Parents, who maintain a compassionate heart, lead their children to do the same. And it is compassionate people—indeed a compassionate generation—who will make this world a better place. – Kelly Matzen
My daughter will turn four years old in April. Her language and ability for self-expression are exploding: shifting and changing on an almost daily basis. With this step in her development begins new chapter in our relationship. She is better able to communicate; and we have moved away from the one-way dialogue that I had grown accustomed to when she was younger.
Communicating with a preschooler is essentially a raw version of an adult interaction, pared down to its basic components. When we hit a wall in our interaction, it is for similar reasons to when it occurs in my marriage, my personal relationships, or with my work colleagues. We both want our own way; and, we end up frustrated or angry at one another for not complying with our wishes.
As with many other times along this parenting journey, my current experience with my daughter has led me to take a closer look at the bigger picture, ask myself some hard questions and reevaluate some deeply ingrained patterns. What is the root of conflict? Can I learn a better way to navigate my way through and past it?
Over the years, a number of people that I deeply respect have mentioned a resource that they find useful: Non-Violent Communication by Marshall B. Rosenberg, PhD. I bought a copy of this book over five years ago, with the good intention to read it, and it has sat on my shelf collecting dust ever since. I recently cracked it open and dove in.
Rosenberg is a psychologist, who specializes in conflict resolution. His fundamental belief is that all conflict – big or small – stems from the same place. First, many of us lack the ability to communicate or identify how we feel about a situation; we cannot articulate the underlying need that is not being met.
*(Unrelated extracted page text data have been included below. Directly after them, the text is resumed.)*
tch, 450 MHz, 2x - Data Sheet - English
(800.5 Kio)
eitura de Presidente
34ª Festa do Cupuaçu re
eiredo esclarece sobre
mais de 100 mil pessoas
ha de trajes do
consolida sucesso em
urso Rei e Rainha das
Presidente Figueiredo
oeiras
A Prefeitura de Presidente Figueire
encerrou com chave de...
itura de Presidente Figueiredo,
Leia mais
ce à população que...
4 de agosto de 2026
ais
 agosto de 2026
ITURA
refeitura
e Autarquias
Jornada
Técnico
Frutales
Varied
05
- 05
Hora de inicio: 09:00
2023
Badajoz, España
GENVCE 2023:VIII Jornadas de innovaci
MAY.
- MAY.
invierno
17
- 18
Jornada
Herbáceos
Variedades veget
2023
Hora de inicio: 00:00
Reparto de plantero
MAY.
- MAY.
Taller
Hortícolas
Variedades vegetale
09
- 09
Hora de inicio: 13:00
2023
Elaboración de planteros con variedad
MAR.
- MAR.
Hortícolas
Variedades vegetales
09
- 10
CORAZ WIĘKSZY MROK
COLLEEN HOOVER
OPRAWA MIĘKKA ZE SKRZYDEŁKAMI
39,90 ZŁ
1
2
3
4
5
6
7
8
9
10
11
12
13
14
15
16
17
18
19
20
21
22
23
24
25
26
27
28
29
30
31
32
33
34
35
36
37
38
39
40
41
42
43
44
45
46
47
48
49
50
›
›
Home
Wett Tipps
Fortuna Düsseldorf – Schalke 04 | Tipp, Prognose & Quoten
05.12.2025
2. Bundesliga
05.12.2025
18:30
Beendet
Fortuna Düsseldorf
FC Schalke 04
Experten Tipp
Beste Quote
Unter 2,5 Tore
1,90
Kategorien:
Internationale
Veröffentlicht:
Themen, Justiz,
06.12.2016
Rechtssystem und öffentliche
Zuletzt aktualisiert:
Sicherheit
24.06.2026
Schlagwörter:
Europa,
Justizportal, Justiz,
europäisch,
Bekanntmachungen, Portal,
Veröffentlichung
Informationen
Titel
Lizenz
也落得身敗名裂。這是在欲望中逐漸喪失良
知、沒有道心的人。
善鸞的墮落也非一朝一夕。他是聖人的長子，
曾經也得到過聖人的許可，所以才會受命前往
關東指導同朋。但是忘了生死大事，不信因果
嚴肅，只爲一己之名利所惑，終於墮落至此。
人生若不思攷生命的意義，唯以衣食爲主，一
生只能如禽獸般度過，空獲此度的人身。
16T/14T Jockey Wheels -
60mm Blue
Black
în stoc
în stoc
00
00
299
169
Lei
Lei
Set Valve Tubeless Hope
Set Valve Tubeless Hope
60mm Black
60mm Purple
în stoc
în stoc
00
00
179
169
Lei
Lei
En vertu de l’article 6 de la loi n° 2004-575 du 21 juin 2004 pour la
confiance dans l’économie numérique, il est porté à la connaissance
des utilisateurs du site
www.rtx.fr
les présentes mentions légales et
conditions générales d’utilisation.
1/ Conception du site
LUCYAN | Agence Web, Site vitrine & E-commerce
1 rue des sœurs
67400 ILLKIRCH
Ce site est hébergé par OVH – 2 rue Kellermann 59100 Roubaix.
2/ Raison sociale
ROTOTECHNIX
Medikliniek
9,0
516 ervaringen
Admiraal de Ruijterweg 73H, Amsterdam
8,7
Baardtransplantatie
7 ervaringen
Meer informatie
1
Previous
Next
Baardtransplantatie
Second, we do not listen or receive the message being given to us by the other person with openness and empathy, as we are too busy trying to get them to listen to us.
I have really enjoyed this book and Rosenberg’s perspective. It has given me a lot of food for thought. The challenge is now to use this technique in my daily life. I have been actively working on it for a few weeks now. The experience reminds me a lot of learning a foreign language: awkward and frustrating at times, but with many rich rewards. My deepest hope is that it leads to compassionate and open relationships with not only my daughter, as she develops and grows, but my friends, family and wider community.